Hong Kong stocks erase gains to end flat with China growth fears inflicting monthly loss
- China’s higher cap for duty-free shopping by mainland visitors to Hong Kong triggered consumption optimism but growth doubts saw investors hitting the exits
The Hang Seng Index gained less than 0.1 per cent to 17,718.61 at the close. Still the benchmark lost 2 per cent in June and capped its first monthly loss in five months. The Hang Seng Tech Index slid 1 per cent and the Shanghai Composite Index rose 0.7 per cent.
Online travel agency Trip.com Group gained 0.3 per cent to HK$374.60. Among other leading gainers, China Unicom advanced 3.6 per cent to HK$7.17 and BYD Electronic climbed 3.3 per cent to HK$39.
For the month, sentiment towards stocks soured as investors flocked to the safety of government bonds, amid lack of conviction about a pickup in China’s economic recovery. The latest set of data showed a deceleration of profit growth for industrial companies, falling foreign direct investment and declines in home prices. Overseas investors have pulled US$5 billion out of Chinese onshore stocks in June, the largest monthly outflow since October, according to HSBC.
“As we have seen, most sectors haven’t had a noticeable improvement in earnings,” said Fan Jituo, an analyst at Cinda Securities. “For the next two months, the market will take a breather and trade sideways. For this to change, it calls for a pickup in earnings and inflows of fresh capital.”

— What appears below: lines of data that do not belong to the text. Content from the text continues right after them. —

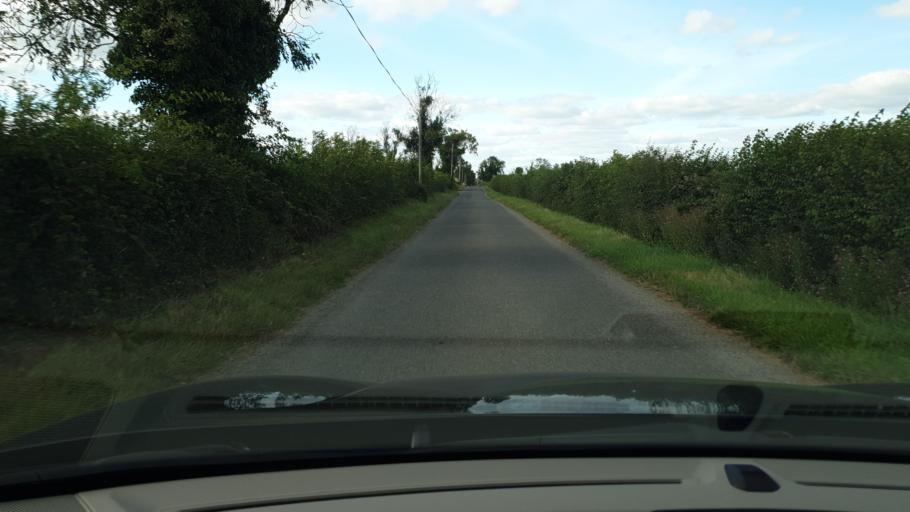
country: IE
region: Leinster
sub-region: An Mhi
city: Ashbourne
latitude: 53.4717
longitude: -6.4141
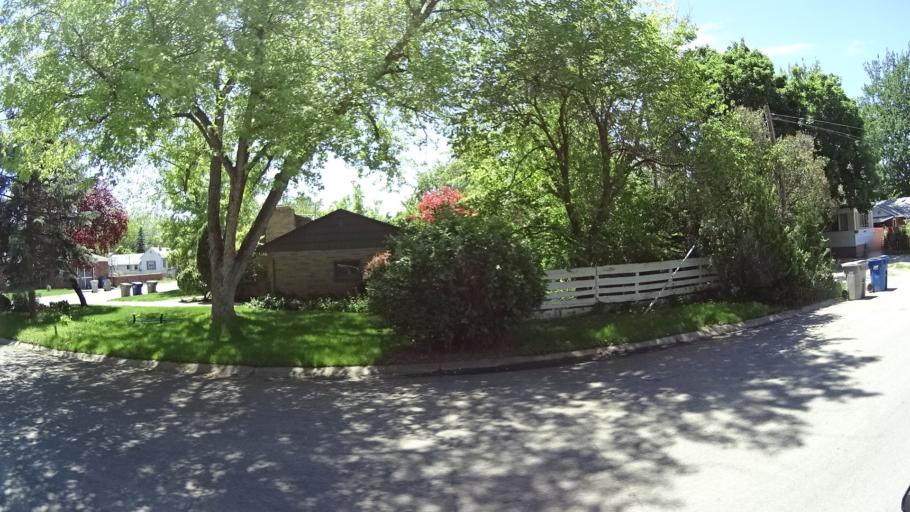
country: US
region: Idaho
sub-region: Ada County
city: Garden City
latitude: 43.5989
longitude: -116.2325
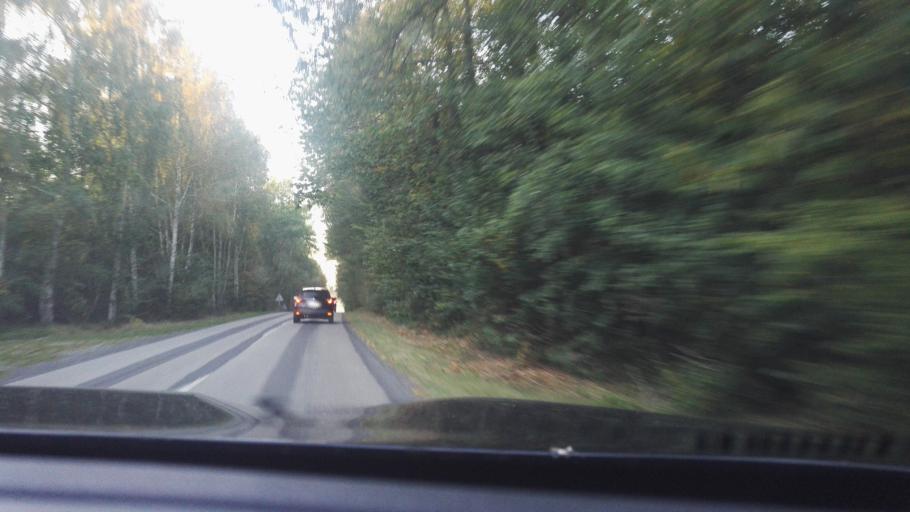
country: FR
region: Ile-de-France
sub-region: Departement des Yvelines
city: Houdan
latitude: 48.8504
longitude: 1.5951
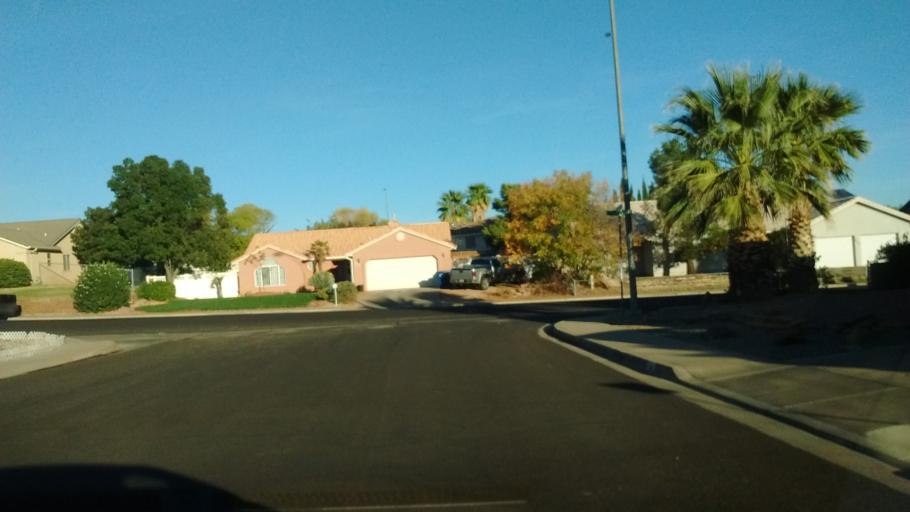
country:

Shares of three-quarters of the 82 members on the Hang Seng Index have retreated in June, with Xinyi Solar Holding, auto dealer Zhongsheng Group Holdings and Haidilao International Holdings being the worst performers with declines of at least 19 per cent.
Three companies started trading on Friday. Laopu Gold, a jewellery retailer, jumped 73 per cent from its initial public offering (IPO) price to HK$70, while Tianju Dihe Technology, a provider of application programming interface service, slid 28 per cent to HK$60.15 after rising as high as HK$117.20, and Dida, a ride-hailing platform operator, slumped 23 per cent to HK$4.65.
Meanwhile, traders awaited data on US personal consumption expenditure due Friday night, a measure of inflation preferred by the US Federal Reserve. It probably increased 2.6 per cent from a year earlier in May, slowing from a 2.7 per cent increase for the previous month, according to the consensus estimate of economists tracked by Bloomberg.
Other major Asian markets were broadly higher. Japan’s Nikkei 225 climbed 0.6 per cent in a breakout of a two-month rangebound pattern, while South Korea’s Kospi rose 0.5 per cent and Australia’s S&P/ASX 200 added 0.1 per cent.